2. Der Oberste Gerichtshof judiziert zu den Anforderungen an Sprachwerke, dass dafür zwar keine besondere „Werkhöhe“ vorliegen muss (4 Ob 92/94; RIS Justiz RS0076550). Wohl aber muss der Beitrag wie jedes Werk eine individuelle geistige Leistung des Verfassers zum Ausdruck bringen (4 Ob 248/07k). Die individuelle eigentümliche Leistung muss sich vom Alltäglichen, Landläufigen, üblicherweise Hervorgebrachten abheben (RIS Justiz RS0076397). Die Schöpfung muss zu einem individuellen und originellen Ergebnis geführt haben. Beim Werkschaffenden müssen persönliche Züge zur Geltung kommen (4 Ob 175/08a).
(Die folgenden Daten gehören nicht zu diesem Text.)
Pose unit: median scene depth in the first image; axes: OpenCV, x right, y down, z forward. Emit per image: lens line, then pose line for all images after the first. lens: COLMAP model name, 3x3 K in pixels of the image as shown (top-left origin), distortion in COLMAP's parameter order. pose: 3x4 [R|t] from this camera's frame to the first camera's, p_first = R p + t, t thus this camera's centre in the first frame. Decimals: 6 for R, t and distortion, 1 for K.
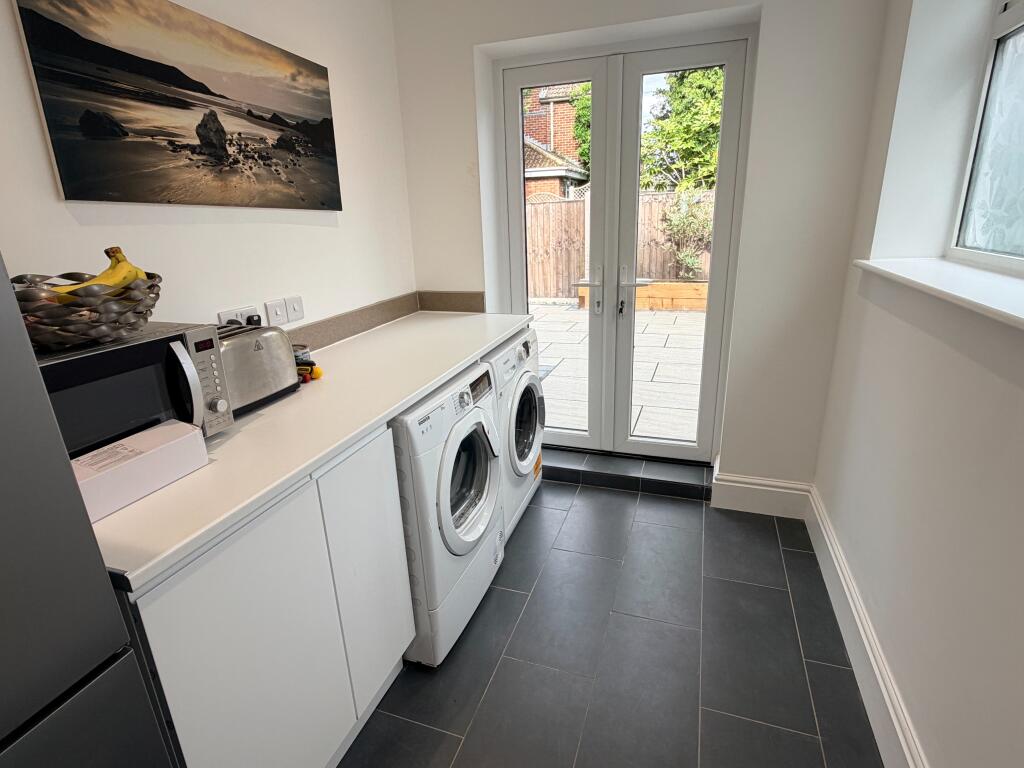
lens RADIAL K [[531.1, 0, 512.0], [0, 531.1, 384.0], [0, 0, 1]] dist [0.001821, 0.000265]
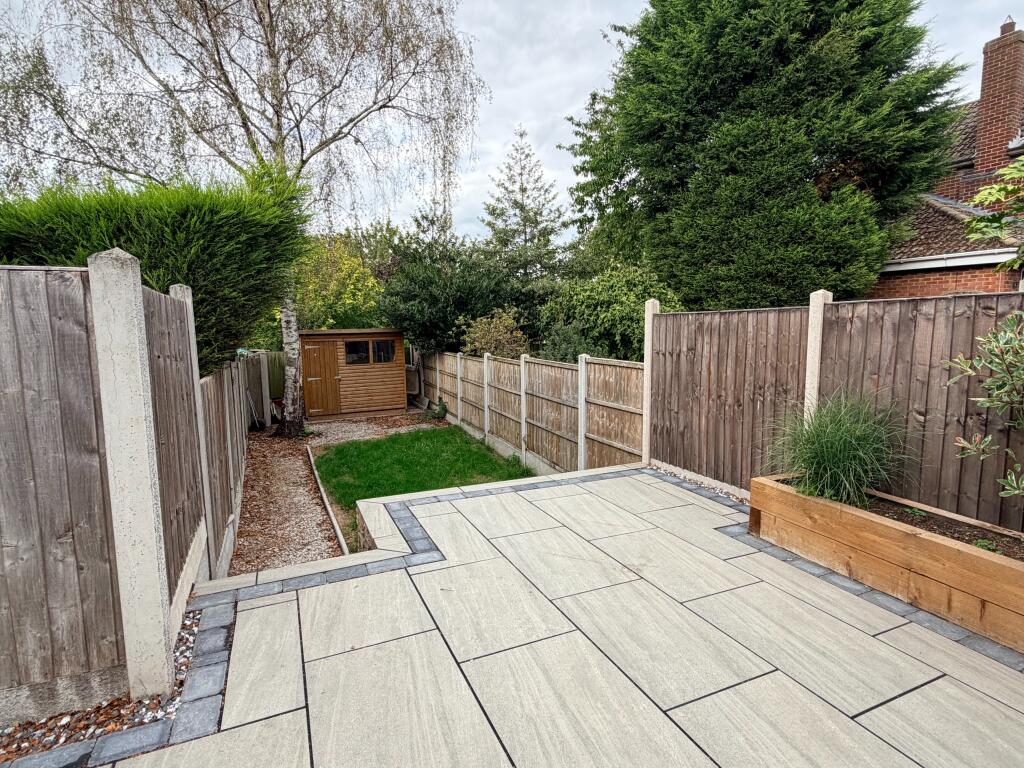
lens RADIAL K [[531.1, 0, 512.0], [0, 531.1, 384.0], [0, 0, 1]] dist [0.001821, 0.000265]
pose [[0.686245, 0.115652, -0.718117, 0.286500], [-0.238906, 0.968344, -0.072352, -0.175478], [0.687016, 0.221214, 0.692151, 0.484284]]
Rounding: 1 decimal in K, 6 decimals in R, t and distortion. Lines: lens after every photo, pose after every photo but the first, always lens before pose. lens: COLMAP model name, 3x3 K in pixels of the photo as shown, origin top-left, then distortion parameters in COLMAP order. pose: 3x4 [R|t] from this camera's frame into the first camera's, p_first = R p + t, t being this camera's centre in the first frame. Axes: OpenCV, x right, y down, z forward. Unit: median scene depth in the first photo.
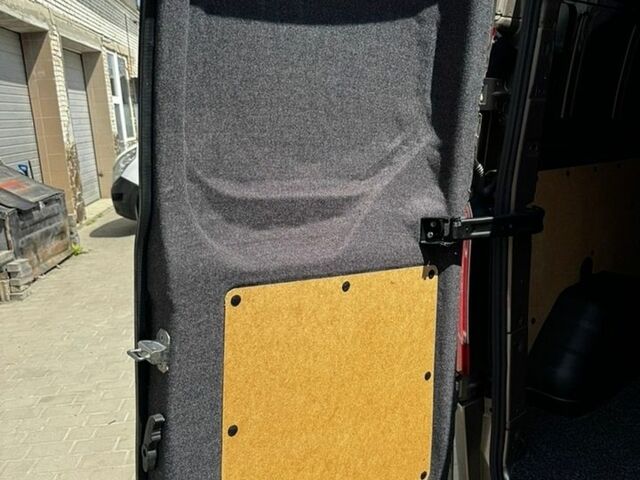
lens RADIAL K [[526.3, 0, 320.0], [0, 526.3, 240.0], [0, 0, 1]] dist [0.039542, -0.005509]
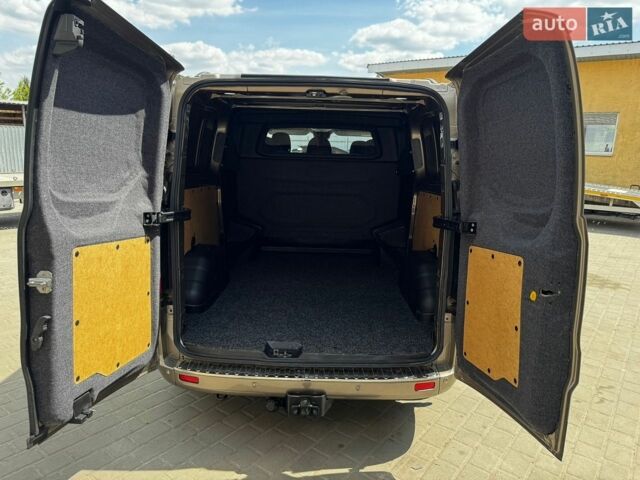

3. Das Berufungsgericht verneinte den Werkcharakter der streitgegenständlichen Aussage, es handle sich um einen Jubelruf, der konkret in keiner nennenswert originellen Wortwahl seinen Ausdruck finde. Mit dieser Beurteilung hält sich das Berufungsgericht im Rahmen der oben zitierten Rechtsprechung. Die Verneinung einer individuellen geistigen Leistung im Zusammenhang mit dem Ausruf „Tor, … I wer' narrisch“ ist jedenfalls vertretbar, lag doch die Eigentümlichkeit im durchaus nicht alltäglichen und sogar sensationellen sportlichen Erfolg der österreichischen Fußballnationalmannschaft gegenüber dem deutschen Team, nicht aber in der Verwendung des Ausrufs „Tor“ in Kombination mit einem (gebräuchlichen) Wiener Mundart-Ausdruck.

4. Auf einen allfälligen Eingriff in Persönlichkeitsrechte des Verstorbenen war nicht einzugehen, weil sich die Klägerin im Rechtsmittelverfahren nicht mehr auf diesen Anspruchsgrund stützte.